6. Отказ от использования различия «можно мыслить – нельзя мыслить». Тема сообщества следует этой второй стратегии (воздерживающегося отказа), а потому для мыслящего ее она полнится дискомфортом, на который мы не всегда (а точнее – никогда) не готовы, негласно (аксиоматически) полагаясь на то, что существуют вещи, которые «можно мыслить», и те, которые «нельзя» (не потому, что их кто-то запрещает, а просто «не сложилось», «как-то не принято» или «даже в голову не приходило»). Тема сообщества здесь не призывает мыслить то, что «нельзя», в пику тому, что ранее считалось «можно», но она разворачивается как пересмотр самого различия «можно – нельзя (не принято, в голову не приходило)». Под пересмотром имеется в виду то самое воздерживающееся от использования вопрошание, замораживающее возможность безоглядного и оголтело-оптимистического орудования привычным и принятым как само собой разумеющимся (и при этом ничего не разумеющим).

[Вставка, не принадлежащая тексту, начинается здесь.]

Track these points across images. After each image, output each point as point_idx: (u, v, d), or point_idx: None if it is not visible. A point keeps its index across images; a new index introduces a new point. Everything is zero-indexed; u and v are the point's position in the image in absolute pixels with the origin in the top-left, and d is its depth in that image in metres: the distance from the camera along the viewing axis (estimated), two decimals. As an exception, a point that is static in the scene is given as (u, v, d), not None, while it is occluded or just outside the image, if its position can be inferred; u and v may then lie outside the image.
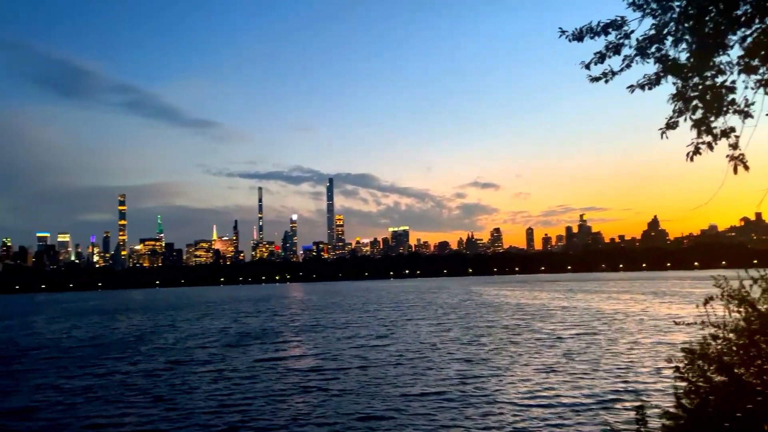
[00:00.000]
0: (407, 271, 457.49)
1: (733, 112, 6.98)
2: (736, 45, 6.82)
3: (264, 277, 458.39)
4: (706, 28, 6.91)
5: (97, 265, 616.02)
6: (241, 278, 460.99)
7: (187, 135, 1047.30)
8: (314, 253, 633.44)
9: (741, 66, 6.84)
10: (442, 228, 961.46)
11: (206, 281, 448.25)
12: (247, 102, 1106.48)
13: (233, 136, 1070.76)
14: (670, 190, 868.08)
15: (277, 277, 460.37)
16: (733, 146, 7.00)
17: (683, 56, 7.22)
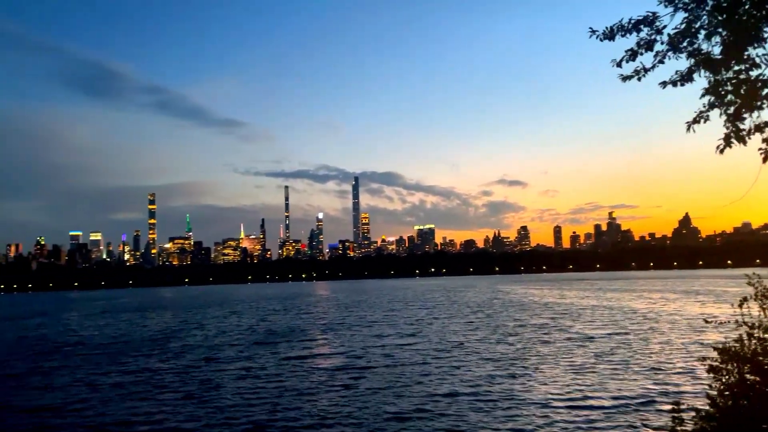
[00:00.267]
0: (433, 270, 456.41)
1: None
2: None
3: (291, 276, 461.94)
4: (739, 21, 6.78)
5: (127, 264, 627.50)
6: (268, 276, 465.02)
7: (214, 135, 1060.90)
8: (340, 252, 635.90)
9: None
10: (468, 226, 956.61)
11: (234, 279, 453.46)
12: (273, 101, 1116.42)
13: (260, 136, 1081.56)
14: (702, 187, 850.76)
15: (303, 276, 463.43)
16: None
17: (716, 50, 7.10)
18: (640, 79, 7.68)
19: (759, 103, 6.88)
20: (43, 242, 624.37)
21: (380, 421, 19.14)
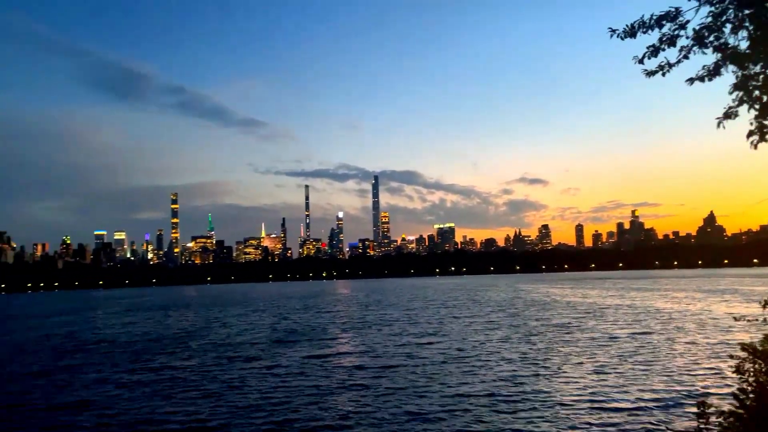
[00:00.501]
0: (453, 269, 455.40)
1: None
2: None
3: (311, 274, 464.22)
4: (766, 15, 6.64)
5: (151, 262, 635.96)
6: (289, 275, 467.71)
7: (235, 134, 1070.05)
8: (360, 251, 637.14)
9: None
10: (488, 225, 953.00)
11: (255, 278, 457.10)
12: (293, 101, 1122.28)
13: (280, 135, 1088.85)
14: (727, 185, 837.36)
15: (324, 274, 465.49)
16: None
17: (743, 44, 6.95)
18: (664, 74, 7.55)
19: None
20: (68, 241, 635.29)
21: (402, 421, 19.10)
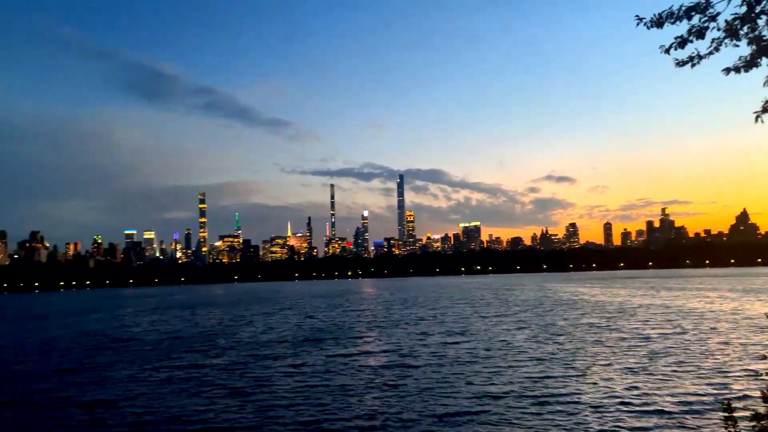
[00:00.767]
0: (479, 268, 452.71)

7. Предметность общества и фактичность сообщества. Таким образом, сообщество – это не общество, поскольку последнее мыслится как предмет и, вместе с тем, вместилище предметов, а сообщество появляется как тема отказа от единственности (монопольности) предметных значений. Непредметность сообщества может быть охарактеризована как фактичность (у раннего Хайдеггера – Faktitat; у Витгенштейна – «что имеет место» или, удачнее, – «то, что случается» как определение мира). Это не дела, но обстоятельность дел. Фактичность сообщества не может стать для общества предметом, поскольку уже в своей мыслимой конституции она отказывается от предметности общества и общественных предметов. Фактичность – не вместилище предметов и не вместилище фактов. Факт конечен (даже если еще и не случился), а потому предметно схватываем (и поэтому, как говорит Гуссерль, «из фактов следуют только факты», и поэтому факты – это опредмеченная фактичность, служащая манипулируемо-познаваемым инструментом для любой теории). Фактичность сообщества немыслима. Можно было бы сказать, что она – это то, что позволяет как быть-мыслимым, так и быть-немыслимым, но так сказать тоже нельзя, поскольку эти характеристики уже сконфигурированы из господствующей предметности общества. Фактичность сообщества должна быть понята как ответ на вопрос: что значит «быть» в «быть-немыслимым»?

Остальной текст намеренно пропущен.